TEXT SEGMENT:
============

French-made, The Man in the Basement (L’homme de la cave, 2021) is pretty terrific as a psychological thriller but the screenplay, by director Philippe Le Guay, Gilles Taurand, and Marc Weitzmann, ambitiously digs far deeper than usual for this kind of film, exploring multiple issues among many different intriguing characters.

Jérémie Renier stars as Simon Sandberg, who manages the old but large Paris apartment building his family—now including brother David (Jonathan Zaccaï) and mother Nelly (Denise Chalem)—has owned for generations. Simon, who lives on the building’s sixth floor, sells off storage space deep in the bowels of the cellar to Jacques Fonzic (François Cluzet), a retired history teacher whose elderly mother recently passed away. Too-trusting David makes a handshake deal with the soft-spoken senior, providing him with a key and depositing his check.

Simon quickly regrets that decision. Instead of using the basement for storage, Fonzic moves into the cellar. With no toilet of his own, he uses one at a nearby pub, upsetting its owner, leaving Fonzic to defecate in the apartment courtyard, upsetting the cleaning lady and annoying the neighbors. Worse, not only does Simon learn Fonzic lied—his mother died years ago, and he did not retire but rather was fired from his teaching job—but he soon learns Fonzic is a Holocaust denier and very active and vocal on the Internet, a minor celebrity among Europe’s anti-Semites.

Jewish Simon and his Catholic wife, Hélène (Bérénice Bejo), try to cancel the agreement, but Fonzic insists the cellar is legally his, prompting a long legal battle that will take months to resolve, if it can be resolved at all. Meanwhile, the other unhappy tenants of the building pressure Simon to hurry up and evict the oddball, potentially violent Fonzic. The issue puts a strain on Simon’s marriage and his relationships with his brother and mother, as well Simon’s rebellious teenage daughter, Justine (Victoria Eber), whom Fonzic grooms into questioning “official truths” about the murder of six million Jews.

============

ASSIGNMENT 1:
Answer these questions using the review of The Man in the Basement.
(a) On which floor of the building does Simon live?
(b) Where does Fonzic go to use a toilet before he starts using the courtyard?
(c) Which actor plays Simon's daughter, Justine?
ASSIGNMENT 2:
Pick up the review of The Man in the Basement after its final sentence and keep writing it.

Saved entries:

============

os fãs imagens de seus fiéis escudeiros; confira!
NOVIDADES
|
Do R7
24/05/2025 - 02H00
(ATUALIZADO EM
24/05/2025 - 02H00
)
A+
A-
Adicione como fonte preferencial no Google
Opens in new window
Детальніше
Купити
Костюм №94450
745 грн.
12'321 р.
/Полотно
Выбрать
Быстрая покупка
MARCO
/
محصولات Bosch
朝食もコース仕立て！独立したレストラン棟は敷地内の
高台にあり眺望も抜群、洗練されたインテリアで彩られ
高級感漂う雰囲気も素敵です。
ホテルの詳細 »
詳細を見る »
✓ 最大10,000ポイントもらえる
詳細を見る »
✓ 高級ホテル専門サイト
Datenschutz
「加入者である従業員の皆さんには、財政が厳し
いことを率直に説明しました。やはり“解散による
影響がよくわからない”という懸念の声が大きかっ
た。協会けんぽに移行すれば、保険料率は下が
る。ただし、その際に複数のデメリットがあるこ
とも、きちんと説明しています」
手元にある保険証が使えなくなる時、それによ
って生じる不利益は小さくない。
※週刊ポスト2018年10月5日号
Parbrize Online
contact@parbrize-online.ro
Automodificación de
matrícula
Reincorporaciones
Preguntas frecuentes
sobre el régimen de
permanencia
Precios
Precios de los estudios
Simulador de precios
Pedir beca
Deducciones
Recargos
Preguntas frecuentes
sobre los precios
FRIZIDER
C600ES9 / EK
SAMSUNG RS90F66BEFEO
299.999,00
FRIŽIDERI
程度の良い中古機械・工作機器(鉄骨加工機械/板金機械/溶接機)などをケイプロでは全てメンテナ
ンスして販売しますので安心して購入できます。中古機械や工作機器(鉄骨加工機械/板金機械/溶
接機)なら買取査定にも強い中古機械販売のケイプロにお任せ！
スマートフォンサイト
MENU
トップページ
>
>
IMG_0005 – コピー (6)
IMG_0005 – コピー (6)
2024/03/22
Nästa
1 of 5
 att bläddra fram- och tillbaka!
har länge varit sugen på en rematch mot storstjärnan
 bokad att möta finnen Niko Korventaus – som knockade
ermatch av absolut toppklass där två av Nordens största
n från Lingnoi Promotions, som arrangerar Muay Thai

============

EXERCISE ANSWER 1:
(a) The sixth floor.
(b) A nearby pub.
(c) Victoria Eber.

EXERCISE ANSWER 2:
The Man in the Basement is impressive on multiple levels. As a kind of Pacific Heights-type thriller, the film is unusually believable. Simon is a bit careless, but aren’t we all? He’s the kind of admirable person who wants to help others down on their luck, though his wife laments the consequences of his frequent casualness, which has come back to bite them before. It’s an innocent screw-up but one that results in a terrible ordeal for many people. Fonzic’s views are repellent, but superficially he presents himself as a calm, rational, even likable man—some of the time. Why is it okay, he asks, for him to get beaten up for expressing an unpopular opinion? What about free speech?

François Cluzet, cast against type, is outstanding as Fonzic. The film and his character reminded me a lot of Errol Morris’s great documentary Mr. Death: The Rise and Fall of Fred A. Leuchter, Jr. (1999), about a self-styled execution innovator and later “researcher” as a Holocaust denier. Leuchter, likewise mild-mannered, is a fascinating character because he’s so convinced in his (deeply-flawed) research methods he cannot recognize the larger, basic amorality of his faulty conclusions. Cluzet doesn’t play him as an evil or crazy guy at all, but as an intelligent man who can’t fathom why others would find him so repellent.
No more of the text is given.